In a woman’s menstruating years, a number of herbs can support a regular cycle and help balance hormone levels. One big one: chasteberry (a.k.a. Vitex). Research highlights its long history of use in the area of women’s health—and that it can help to ease discomfort that many women deal with before menstruating, in addition to helping balance cycle length. You can take chasteberry on its own in capsule form, and you’ll find it in many combination formulas geared towards women’s reproductive health, such as Solaray Her Life Stages PMS & Menstrual supplement.

One thing pregnant and lactating women (as well as women planning to conceive) should keep in mind: During these particular seasons of life, it’s best to consult with a trusted healthcare provider before adding any herbs to your routine, suggests the American Pregnancy Association. While some herbs, such as peppermint, have been deemed likely safe for use in these phases, extensive scientific research on the true safety of many herbs during pregnancy or while breastfeeding is lacking.

Later, throughout the midlife shift of perimenopause, herbs can once again come in handy, helping to relieve some of the frustrating hallmarks of this time and support the body through major change. Traditionally used as a natural remedy for hot flashes, black cohosh has been studied for its benefits for women in the menopausal transition, with researchers suggesting that its antioxidant activity, impact on serotonin, and interaction with estrogen receptors all play a role. Solaray Her Life Stages Perimenopause supplement combines black cohosh with other helpful herbs, including chasteberry and maca, to support women through the great shift as they near the end of their reproductive phase of life.
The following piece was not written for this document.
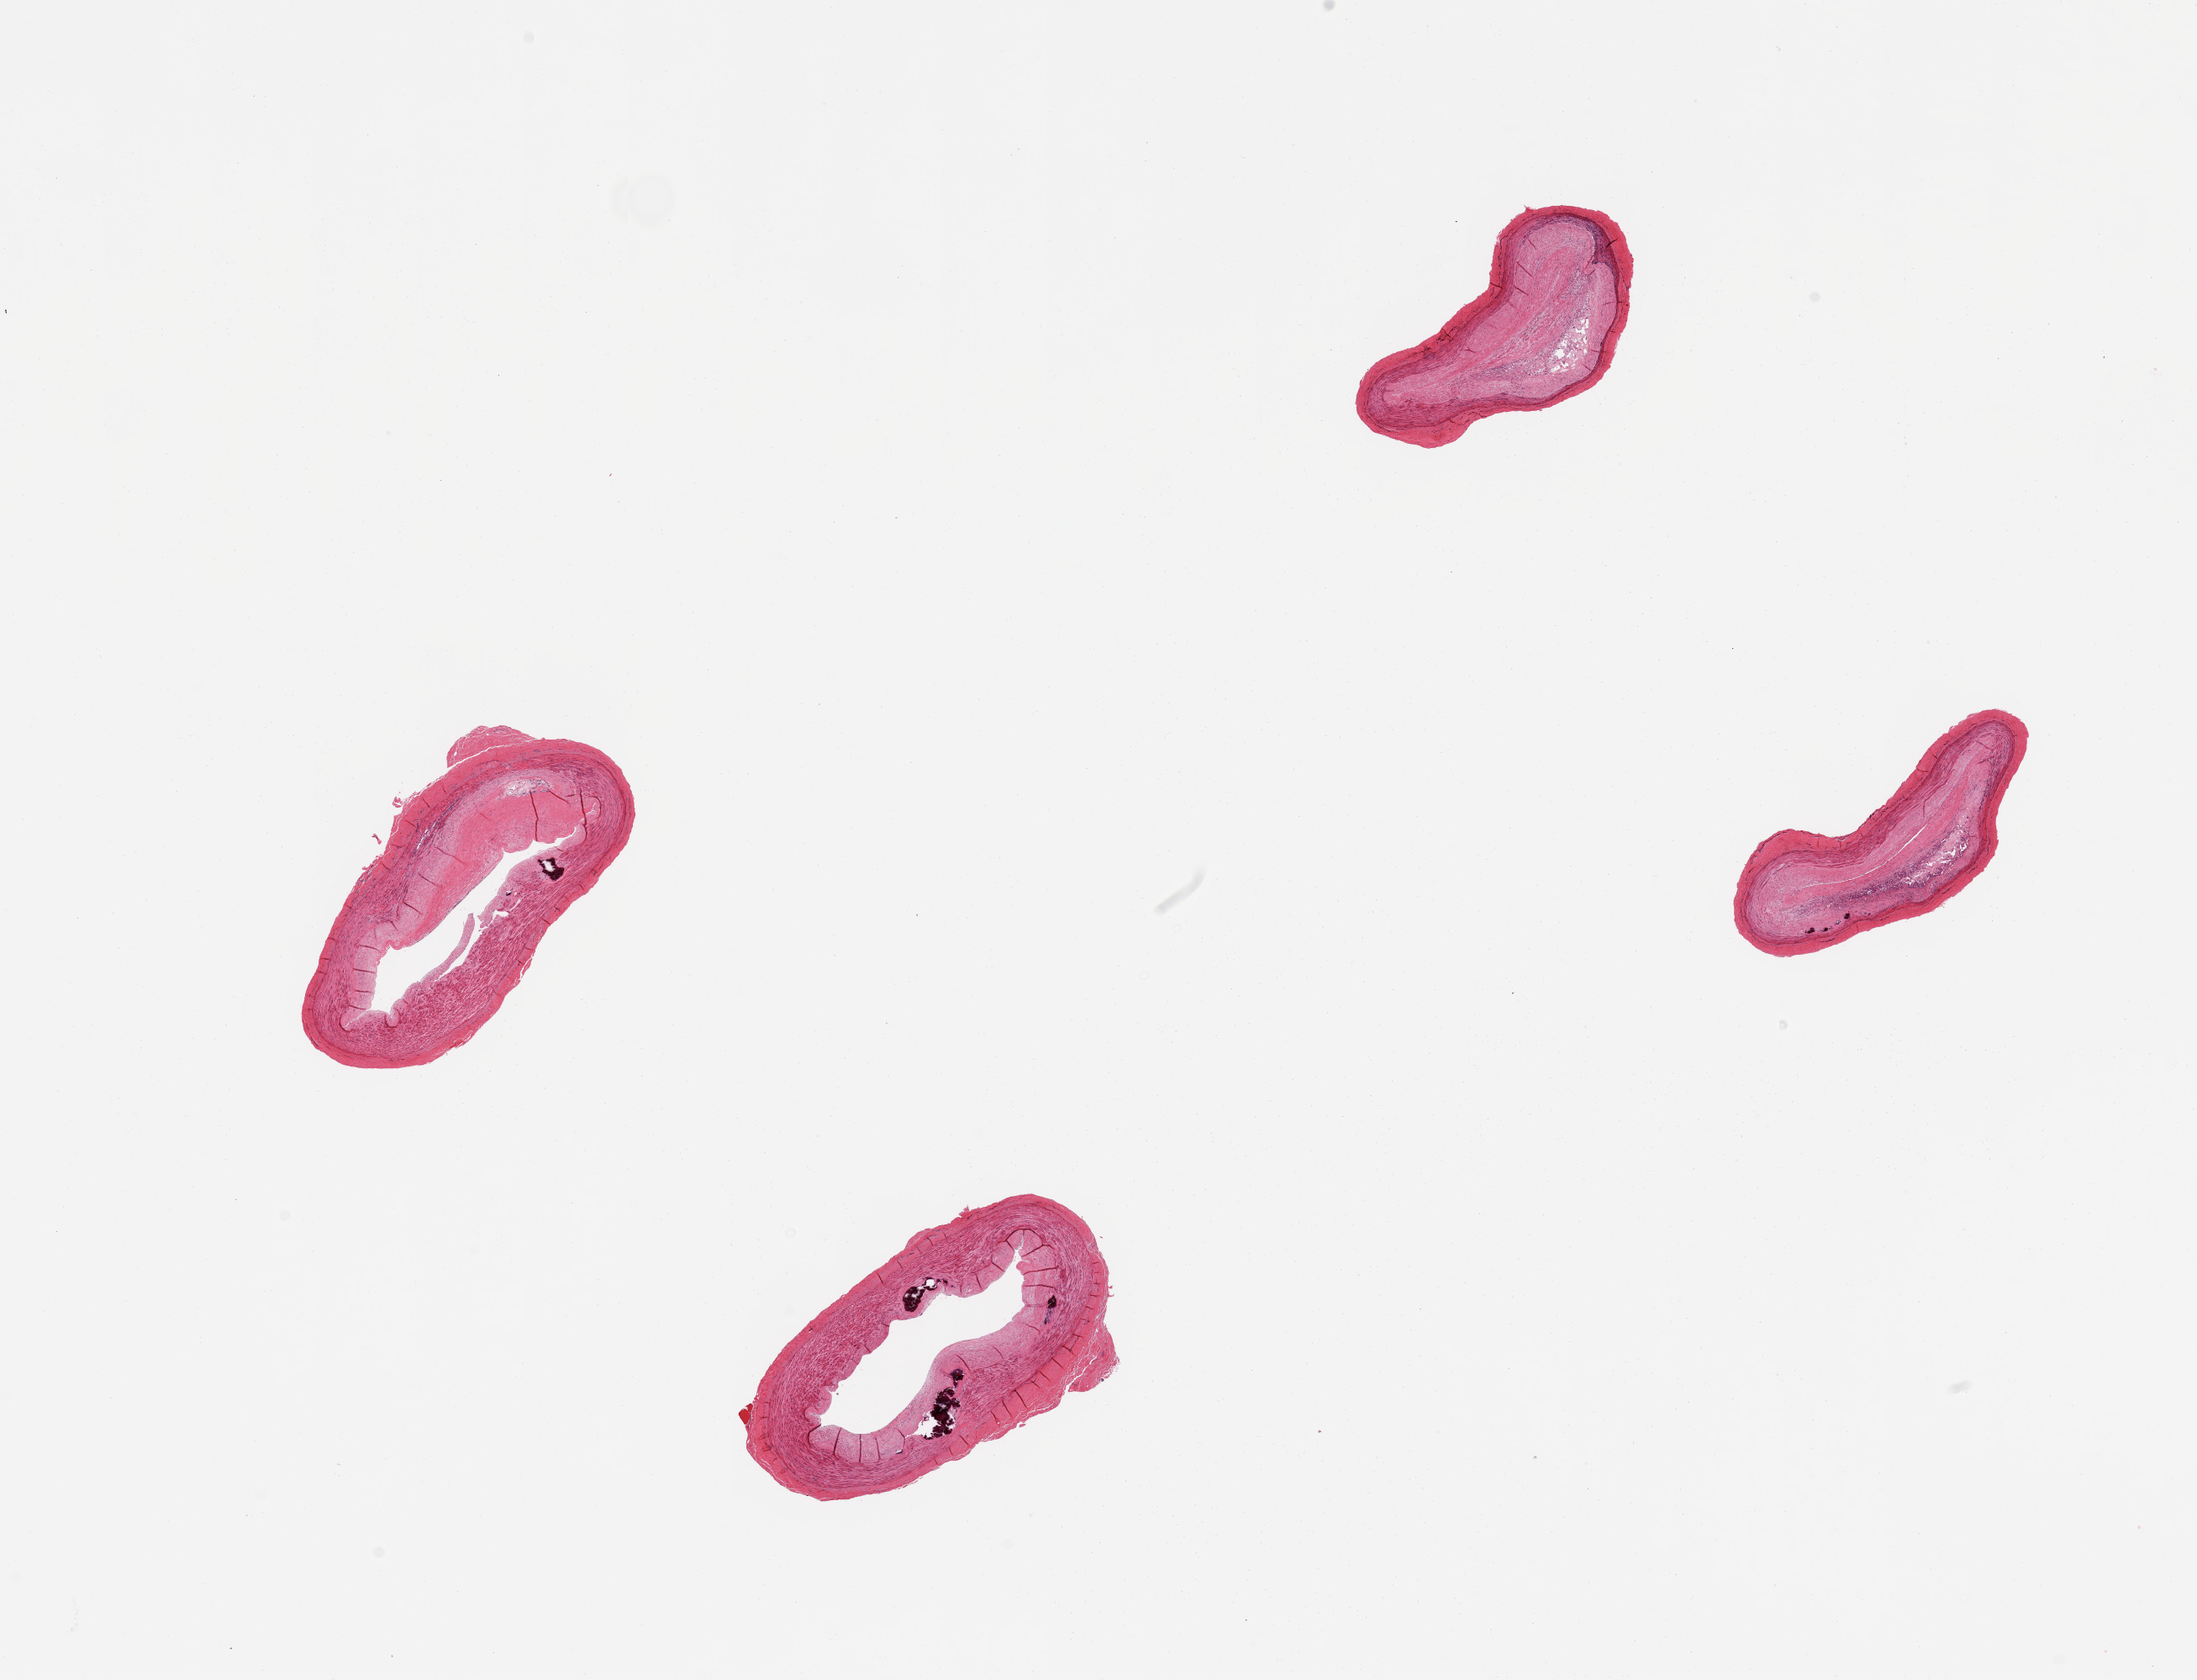
Whole-slide image, haematoxylin and eosin stain — whole scanned area (about 20.7 x 15.8 mm) shown as a low-resolution overview, PAXgene-fixed paraffin-embedded (PFPE) section, target tissue: tibial artery, donor tissue sample. Male donor.
* pathologist's review note for this sample: 4 pieces; mural calcifications; well trimmed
Black cohosh continues to support women holistically through menopause, at which point menstruation has ceased for a full year, an anniversary often accompanied by changes in mood, weight, and more. That’s why you’ll find it amongst the ingredients in Solaray Her Life Stages Menopause formula. Another herb often turned to at this point: ashwagandha, an adaptogen that works against stress, mood changes, and sleep issues.

Beyond lies the postmenopause chapter of life, in which weight maintenance and brain health often jump up the priority list. In addition to maintaining a healthy diet (check out this framework for supporting long-term brain function), enlist the help of herbs such as saffron, which has been shown to support healthy body composition and heart health, as well as to balance low mood and potentially bolster cognitive function. Along with other natural all-stars such as green tea extract and resveratrol, saffron is a key ingredient in Solaray Her Life Stages Postmenopause formula.

If you’re curious about how incorporating herbs into your diet can support the specific life season you’re in, consider consulting with a clinical herbalist or credentialed nutritionist, who can help you identify which herbal allies might be best for your current age and stage.